Jimmy got out of the whole lemonade stand business and targeted a smaller, more lucrative demographic.
'Any restrictions on the amount of luggage you can lose?'
"Of course I'm aware of reality! I mean, we met in St. Thomas, got engaged in Austria, announced it in London and now we're getting married in the Flatbush Jewish Center!"

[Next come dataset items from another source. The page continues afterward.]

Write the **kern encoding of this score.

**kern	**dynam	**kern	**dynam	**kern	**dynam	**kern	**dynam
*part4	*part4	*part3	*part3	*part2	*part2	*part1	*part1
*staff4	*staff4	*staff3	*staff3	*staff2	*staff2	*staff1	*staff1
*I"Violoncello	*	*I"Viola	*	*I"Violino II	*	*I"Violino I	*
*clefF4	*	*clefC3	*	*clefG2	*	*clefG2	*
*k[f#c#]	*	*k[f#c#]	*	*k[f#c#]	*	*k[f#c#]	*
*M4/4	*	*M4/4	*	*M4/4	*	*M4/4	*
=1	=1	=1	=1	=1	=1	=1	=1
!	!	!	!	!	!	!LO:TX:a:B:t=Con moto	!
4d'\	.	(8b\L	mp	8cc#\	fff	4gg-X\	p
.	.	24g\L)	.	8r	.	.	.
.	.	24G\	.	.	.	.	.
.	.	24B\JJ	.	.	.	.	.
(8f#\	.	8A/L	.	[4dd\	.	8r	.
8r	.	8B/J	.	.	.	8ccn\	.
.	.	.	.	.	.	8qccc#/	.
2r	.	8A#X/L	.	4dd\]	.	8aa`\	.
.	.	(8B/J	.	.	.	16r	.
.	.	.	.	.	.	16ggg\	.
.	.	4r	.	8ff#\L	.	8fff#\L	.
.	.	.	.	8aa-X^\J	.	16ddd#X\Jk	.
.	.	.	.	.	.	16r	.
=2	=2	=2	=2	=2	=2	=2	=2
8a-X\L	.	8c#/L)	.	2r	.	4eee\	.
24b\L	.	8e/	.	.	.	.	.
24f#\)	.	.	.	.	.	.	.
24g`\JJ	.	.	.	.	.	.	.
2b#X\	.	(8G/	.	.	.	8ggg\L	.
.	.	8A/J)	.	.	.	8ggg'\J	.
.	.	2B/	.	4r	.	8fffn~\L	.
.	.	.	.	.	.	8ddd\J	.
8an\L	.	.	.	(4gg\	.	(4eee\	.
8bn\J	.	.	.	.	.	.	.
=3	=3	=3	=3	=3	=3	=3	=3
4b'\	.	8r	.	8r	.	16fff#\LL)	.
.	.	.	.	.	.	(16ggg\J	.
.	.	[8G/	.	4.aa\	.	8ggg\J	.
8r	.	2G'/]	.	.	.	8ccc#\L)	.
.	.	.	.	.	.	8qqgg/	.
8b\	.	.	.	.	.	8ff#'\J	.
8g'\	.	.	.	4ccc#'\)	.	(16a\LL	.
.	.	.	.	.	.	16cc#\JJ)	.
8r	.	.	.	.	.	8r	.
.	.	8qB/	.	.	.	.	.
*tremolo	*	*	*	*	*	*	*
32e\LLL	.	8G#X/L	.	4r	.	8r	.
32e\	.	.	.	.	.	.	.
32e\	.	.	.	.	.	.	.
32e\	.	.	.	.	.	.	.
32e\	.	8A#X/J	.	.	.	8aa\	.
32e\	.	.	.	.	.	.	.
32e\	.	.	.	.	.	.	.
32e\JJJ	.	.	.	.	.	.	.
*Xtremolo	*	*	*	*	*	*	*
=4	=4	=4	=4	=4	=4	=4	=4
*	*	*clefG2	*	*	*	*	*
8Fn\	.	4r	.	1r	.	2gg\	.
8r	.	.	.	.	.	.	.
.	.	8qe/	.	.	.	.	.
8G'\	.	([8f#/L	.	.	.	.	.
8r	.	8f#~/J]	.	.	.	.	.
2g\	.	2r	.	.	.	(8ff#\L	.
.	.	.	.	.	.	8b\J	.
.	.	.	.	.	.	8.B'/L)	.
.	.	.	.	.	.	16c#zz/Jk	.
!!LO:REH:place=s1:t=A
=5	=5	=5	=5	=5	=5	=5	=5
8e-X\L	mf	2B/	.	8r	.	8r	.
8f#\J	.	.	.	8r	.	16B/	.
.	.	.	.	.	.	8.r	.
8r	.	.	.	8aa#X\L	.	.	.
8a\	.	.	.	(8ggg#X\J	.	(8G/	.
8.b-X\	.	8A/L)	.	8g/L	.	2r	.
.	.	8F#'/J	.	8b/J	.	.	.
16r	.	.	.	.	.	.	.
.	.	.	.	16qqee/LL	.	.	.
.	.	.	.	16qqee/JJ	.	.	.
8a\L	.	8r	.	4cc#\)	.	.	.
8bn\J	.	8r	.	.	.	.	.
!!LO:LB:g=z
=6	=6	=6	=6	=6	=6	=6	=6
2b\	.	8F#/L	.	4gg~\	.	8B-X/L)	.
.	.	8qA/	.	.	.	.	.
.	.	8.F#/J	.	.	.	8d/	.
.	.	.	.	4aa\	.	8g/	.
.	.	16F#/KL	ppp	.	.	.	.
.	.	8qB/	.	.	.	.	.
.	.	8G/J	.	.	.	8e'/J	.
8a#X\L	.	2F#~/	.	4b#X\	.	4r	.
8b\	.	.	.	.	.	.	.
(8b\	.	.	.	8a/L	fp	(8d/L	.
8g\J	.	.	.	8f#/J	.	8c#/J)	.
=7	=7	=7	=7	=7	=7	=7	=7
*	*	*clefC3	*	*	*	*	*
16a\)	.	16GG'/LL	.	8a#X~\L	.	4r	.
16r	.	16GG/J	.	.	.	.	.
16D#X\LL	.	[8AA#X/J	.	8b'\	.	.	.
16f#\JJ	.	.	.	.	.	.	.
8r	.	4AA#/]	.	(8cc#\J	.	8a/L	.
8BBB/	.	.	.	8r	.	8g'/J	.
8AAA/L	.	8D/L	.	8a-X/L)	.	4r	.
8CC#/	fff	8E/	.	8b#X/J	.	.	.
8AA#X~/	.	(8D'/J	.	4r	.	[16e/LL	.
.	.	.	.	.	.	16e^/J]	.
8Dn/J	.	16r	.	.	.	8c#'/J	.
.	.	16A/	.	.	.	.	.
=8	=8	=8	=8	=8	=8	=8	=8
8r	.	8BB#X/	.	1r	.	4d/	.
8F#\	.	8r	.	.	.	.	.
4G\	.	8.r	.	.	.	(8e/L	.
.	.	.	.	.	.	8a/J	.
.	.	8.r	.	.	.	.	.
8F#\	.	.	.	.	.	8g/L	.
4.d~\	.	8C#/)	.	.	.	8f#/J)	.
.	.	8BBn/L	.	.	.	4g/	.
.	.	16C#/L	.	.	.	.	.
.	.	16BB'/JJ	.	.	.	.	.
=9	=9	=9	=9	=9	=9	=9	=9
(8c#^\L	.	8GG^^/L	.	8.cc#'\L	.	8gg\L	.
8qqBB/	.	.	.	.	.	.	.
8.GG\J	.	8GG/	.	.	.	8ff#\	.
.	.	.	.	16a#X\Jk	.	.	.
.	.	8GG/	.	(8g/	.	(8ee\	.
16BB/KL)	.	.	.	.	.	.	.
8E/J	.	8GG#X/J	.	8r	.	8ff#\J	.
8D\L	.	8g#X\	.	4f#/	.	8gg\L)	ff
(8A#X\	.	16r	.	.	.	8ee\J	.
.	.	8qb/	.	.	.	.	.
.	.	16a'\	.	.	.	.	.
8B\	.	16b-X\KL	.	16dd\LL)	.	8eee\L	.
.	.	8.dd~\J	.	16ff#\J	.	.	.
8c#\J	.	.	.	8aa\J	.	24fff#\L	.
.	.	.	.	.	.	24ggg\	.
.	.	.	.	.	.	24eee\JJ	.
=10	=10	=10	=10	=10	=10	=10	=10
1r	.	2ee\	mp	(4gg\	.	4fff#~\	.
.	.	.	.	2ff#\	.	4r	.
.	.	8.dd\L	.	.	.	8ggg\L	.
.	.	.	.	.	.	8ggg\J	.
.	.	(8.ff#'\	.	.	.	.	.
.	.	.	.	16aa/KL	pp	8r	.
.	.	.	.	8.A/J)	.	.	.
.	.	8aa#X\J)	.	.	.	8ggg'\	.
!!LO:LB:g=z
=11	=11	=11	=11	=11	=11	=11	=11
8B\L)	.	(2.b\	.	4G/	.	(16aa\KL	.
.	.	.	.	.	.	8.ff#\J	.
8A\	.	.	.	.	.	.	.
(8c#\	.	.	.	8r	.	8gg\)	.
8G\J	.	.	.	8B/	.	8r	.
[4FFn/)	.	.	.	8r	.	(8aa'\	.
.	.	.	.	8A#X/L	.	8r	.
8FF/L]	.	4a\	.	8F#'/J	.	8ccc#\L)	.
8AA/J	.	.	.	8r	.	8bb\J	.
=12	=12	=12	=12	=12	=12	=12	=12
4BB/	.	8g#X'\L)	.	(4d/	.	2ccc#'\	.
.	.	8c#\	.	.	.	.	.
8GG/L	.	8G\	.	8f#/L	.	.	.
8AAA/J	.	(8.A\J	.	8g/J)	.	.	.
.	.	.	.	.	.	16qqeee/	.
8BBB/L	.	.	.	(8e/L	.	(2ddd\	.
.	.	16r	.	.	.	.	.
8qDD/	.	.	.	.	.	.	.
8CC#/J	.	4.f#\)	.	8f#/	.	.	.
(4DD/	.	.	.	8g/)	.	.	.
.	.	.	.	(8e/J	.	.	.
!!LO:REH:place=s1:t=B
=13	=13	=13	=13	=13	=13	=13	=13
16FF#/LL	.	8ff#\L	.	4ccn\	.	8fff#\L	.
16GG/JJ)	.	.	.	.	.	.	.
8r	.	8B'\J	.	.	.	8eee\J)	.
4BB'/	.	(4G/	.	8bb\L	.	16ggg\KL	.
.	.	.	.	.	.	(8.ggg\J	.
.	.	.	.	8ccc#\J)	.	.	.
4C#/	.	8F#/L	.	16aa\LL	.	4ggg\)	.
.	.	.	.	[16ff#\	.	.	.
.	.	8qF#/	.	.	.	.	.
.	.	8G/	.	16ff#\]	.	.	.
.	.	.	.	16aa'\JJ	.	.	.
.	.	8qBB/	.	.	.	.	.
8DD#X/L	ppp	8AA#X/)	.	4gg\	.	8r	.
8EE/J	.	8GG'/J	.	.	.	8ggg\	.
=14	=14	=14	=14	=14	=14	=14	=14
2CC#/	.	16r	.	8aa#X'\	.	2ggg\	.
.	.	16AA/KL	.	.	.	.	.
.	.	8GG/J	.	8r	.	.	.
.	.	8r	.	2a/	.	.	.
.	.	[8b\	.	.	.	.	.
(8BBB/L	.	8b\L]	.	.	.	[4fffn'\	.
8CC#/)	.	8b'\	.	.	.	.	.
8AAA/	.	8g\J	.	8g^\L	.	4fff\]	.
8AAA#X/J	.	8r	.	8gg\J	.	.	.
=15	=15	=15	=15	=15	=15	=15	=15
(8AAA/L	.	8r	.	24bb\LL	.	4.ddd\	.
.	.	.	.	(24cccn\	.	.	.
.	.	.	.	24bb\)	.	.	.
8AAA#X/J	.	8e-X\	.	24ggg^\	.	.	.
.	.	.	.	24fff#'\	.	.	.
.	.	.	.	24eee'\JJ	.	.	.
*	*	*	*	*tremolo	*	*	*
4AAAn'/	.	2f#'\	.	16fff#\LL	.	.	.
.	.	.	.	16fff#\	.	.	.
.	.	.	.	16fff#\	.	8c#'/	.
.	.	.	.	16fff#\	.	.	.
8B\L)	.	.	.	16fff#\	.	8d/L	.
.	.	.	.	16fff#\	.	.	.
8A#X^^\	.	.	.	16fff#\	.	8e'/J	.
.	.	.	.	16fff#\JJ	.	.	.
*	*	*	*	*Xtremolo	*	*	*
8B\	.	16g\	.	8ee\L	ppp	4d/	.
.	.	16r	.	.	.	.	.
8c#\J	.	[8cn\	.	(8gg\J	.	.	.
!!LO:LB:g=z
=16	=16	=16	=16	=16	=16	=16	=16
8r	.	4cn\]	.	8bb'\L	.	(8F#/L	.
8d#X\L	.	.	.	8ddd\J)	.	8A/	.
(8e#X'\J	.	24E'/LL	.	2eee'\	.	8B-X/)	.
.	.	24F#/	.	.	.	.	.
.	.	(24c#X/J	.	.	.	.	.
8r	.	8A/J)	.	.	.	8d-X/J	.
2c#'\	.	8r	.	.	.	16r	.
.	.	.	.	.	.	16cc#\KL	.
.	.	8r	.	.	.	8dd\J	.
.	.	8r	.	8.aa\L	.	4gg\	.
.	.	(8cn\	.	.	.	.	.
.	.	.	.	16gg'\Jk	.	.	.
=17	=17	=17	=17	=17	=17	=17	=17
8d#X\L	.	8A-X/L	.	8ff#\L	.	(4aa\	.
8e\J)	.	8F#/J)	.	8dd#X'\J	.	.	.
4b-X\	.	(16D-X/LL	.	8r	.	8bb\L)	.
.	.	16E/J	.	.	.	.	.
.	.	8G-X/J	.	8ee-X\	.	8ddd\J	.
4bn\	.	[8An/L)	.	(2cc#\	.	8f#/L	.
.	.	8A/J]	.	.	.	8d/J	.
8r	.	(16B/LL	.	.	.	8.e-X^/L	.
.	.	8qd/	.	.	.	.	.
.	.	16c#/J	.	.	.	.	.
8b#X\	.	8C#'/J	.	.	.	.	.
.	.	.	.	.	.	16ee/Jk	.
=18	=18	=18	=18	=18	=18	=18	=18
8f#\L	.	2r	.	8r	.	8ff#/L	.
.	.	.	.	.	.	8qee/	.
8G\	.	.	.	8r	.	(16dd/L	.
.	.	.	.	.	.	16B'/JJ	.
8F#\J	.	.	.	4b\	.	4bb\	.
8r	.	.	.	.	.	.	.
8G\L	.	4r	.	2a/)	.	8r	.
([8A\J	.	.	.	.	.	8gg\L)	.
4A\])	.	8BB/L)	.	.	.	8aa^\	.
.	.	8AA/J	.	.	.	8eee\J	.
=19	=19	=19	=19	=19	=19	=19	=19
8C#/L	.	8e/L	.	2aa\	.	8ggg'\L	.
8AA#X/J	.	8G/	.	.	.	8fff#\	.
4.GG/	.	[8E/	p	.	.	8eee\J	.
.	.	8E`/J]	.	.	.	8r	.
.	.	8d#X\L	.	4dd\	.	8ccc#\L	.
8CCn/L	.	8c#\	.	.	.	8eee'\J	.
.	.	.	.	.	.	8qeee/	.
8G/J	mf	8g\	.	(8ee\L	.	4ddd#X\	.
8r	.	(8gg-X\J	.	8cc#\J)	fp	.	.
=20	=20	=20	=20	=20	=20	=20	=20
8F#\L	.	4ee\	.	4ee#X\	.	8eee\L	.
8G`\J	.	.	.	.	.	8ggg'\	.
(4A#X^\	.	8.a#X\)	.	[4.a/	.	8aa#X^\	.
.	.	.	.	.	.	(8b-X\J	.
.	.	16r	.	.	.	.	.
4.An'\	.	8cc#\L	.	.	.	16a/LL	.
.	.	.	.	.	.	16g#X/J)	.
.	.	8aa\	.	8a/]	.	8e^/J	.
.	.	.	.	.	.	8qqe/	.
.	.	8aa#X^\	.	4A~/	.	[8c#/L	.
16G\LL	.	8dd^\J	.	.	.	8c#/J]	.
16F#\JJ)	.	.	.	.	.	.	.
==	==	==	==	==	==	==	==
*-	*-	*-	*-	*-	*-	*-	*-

Tags:new york, new york city, ny, nyc, international, travel, traveller, travellers, travelling, traveler, travelers, traveling, exotic, london, st. thomas, austria, jewish, jewish wedding, jewish weddings, wedding, weddings, marriage, marriages, bride, brides, bride-to-be, reality, reality check, relationship, relationships, love, whirlwind romance, couple, couples
'I've been a flatulence analyst for 15 years. . . I'll quit when it stops being fun. . .'
'No, I still haven't gotten around to making my 'to-do' list yet. . .'
'Good news. Even though you've been spending way beyond your means, the IMF is giving you a bailout. It seems you're too big to fail.'
'Whew! Done! ... oh for crying out loud! You gotta be kidding me!'
'Sorry, I've gotta take this...'
28,000 BC. Dr. Og discovers you can't get blood from a stone.
'Uh-Oh. . . Got a flat!'
You need to learn punctuation. I'ts, important later! 'in life'
Accident free button gives an electric shock.
It was then that Jerry realized he may have a drinking problem.